Pinstripe Preview: Carlos Beltran

By: Nick Scott

A lot went wrong for the 2014 Yankees and Carlos Beltran was a lot of that wrong. Signed in what appeared to be an overreaction move to the departure of Robinson Cano, Beltran was given three years for a total of $45 million. At the time I thought it would be decent in the short term, but that the third year would hurt. Little did I know the whole contract would turn out to be a disaster.
(photo via
To be fair Beltran has been a solid player throughout his career. He broke into the big leagues with the Royals and was solid from the start. At one point he even played a big role in the Astros playoffs runs in the early to mid-2000s. He then moved on to the Mets and was outstanding his first few years before falling into a funk his last few years in the Queens. After a stint in San Francisco he signed with the Cardinals and enjoyed a resurgence in 2012 and turned in another strong year in 2013. Beltran has wanted to play for the Yankees for quite a while and last year that wish came true.

To me, I think we have waited five years too late to sign Carlos Beltran. There’s an immense amount of risk associated with signing what was a 36 year old to such a massive deal. The Beltran contract is the exact fit for the stereotype that the Yankees are a bunch of overpaid veterans past their prime. To me, it makes no sense to pay top dollar for the worst year of a player’s career.

Despite all this I was excited to see Beltran in Pinstripes and to my dismay most of what I saw from him disgusted me. As far as basic numbers go, Beltran hit a weak .233 AVG. accompanied by a dismal OBP of .301. When we dig deeper he also posted a below average OPS+ at 98 and had a negative WAR at -0.2. Brett Gardner hit more home runs than him. Not good.

Additionally, Beltran was the most injured switch hitter in the Yankee lineup. That’s right Mark Teixeira haters. Beltran played 109 games as opposed to Teixeira’s 123, missing that time with an ongoing elbow injury. What bothers me most about the injury is the way the he and the team handled it. When it was diagnosed, it came out the surgery to repair the problem would have a recovery time of a month or two. Instead, he decided to try and play through the pain (and not address the root of the problem) and was out as long as the surgery recovery time anyways. Talk about crazy.

I think what concerns me most about Beltran is what can’t be measured. I have never seen a more apathetic player on the field, as Beltran didn’t hustle at all when he played. Two cases in particular come to mind. The first of which was a ball hit into the right-center gap in which Ellsbury went back on the ball and was not able to catch it. The ball then rolled all the way to the wall because Carlos Beltran, who had all day to get there, was sitting in right field, not backing up the play, which allowed more runs than should’ve score.

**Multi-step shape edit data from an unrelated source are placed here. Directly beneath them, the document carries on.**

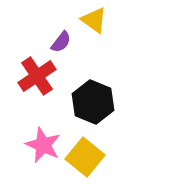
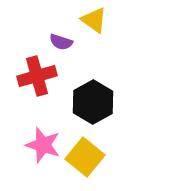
purple semicircle: rotated 70 degrees clockwise
red cross: rotated 18 degrees clockwise
black hexagon: rotated 9 degrees clockwise
pink star: rotated 6 degrees counterclockwise
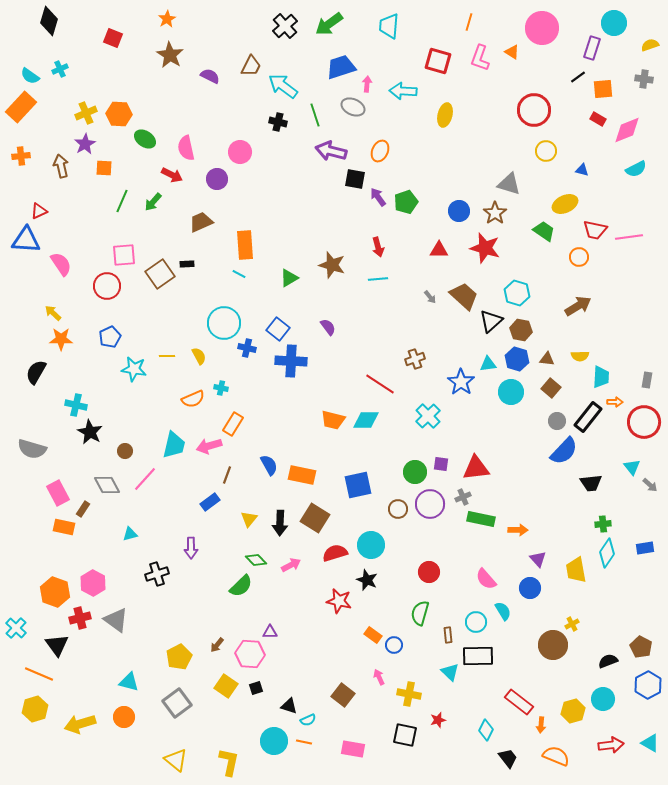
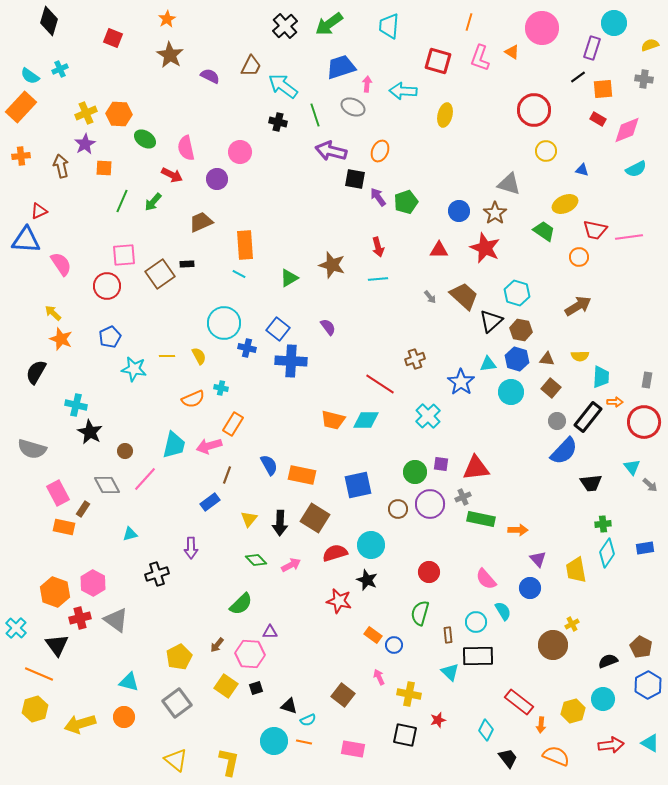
red star at (485, 248): rotated 8 degrees clockwise
orange star at (61, 339): rotated 20 degrees clockwise
green semicircle at (241, 586): moved 18 px down
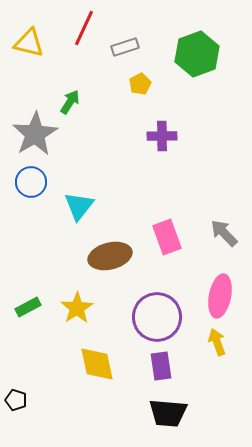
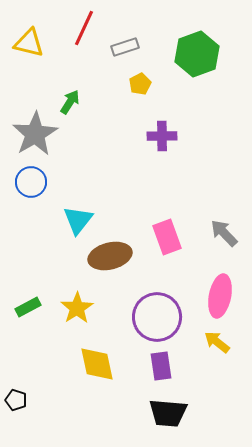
cyan triangle: moved 1 px left, 14 px down
yellow arrow: rotated 32 degrees counterclockwise
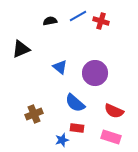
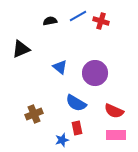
blue semicircle: moved 1 px right; rotated 10 degrees counterclockwise
red rectangle: rotated 72 degrees clockwise
pink rectangle: moved 5 px right, 2 px up; rotated 18 degrees counterclockwise
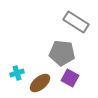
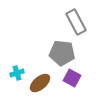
gray rectangle: rotated 30 degrees clockwise
purple square: moved 2 px right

The second case drives me even crazier. Carlos Beltran was on third base with Jacoby Ellsbury up to bat. Ellsbury ripped one into right field and attempted to stretch it into a double and was thrown out at second. The assumption was this was tolerable because Beltran surely scored before he was thrown out, right? Wrong. Beltran decided to hot dog it and walk home on the play and did not score before Ellsbury was thrown out. In other words, Jacoby Ellsbury went 180 feet and Beltran couldn’t make it 90 feet in that time. That kind of junk is not what we are paying him $45 million for.

I know I have been harsh on Beltran, but to be honest there’s not much I feel there’s much good to say about him. Even when healthy he looked completely overmatched at the plate and his timing was way off and this was all season long. Coupled with his declining defense, he could be confined the DH, which creates a real issue as the Yankees seem to want Alex Rodriguez at DH.

To be fair, I want Beltran to succeed and tend to be hard on guys who I think should be playing far better than they should be and Beltran is a good example of that. However, when I look at all the numbers and information, I can’t find any reason to be hopeful, as in a few months he will be 38 and farther past his prime.

I do think there is some hope in the fact he has had the surgery and should be completely healthy by the start of spring training. This alone won’t be enough though and he will need to actually sweat some and work hard instead of sitting on his money and acting like results will happen. Even then, I’m pretty worried about his timing as he never seemed to ever settle in, which most guys usually do.

Whereas my first few Pinstripe Previews were pretty optimistic, I don’t need to tell you this one hasn’t been. I apologize folks, but I aim to bring you only the reality of the matter and when I have no reason to believe something will happen, I won’t lie and tell you it will. Set your bar low for Beltran this year as that’s likely where he will be and if he does perform in the slightest, it’ll be a pleasant surprise.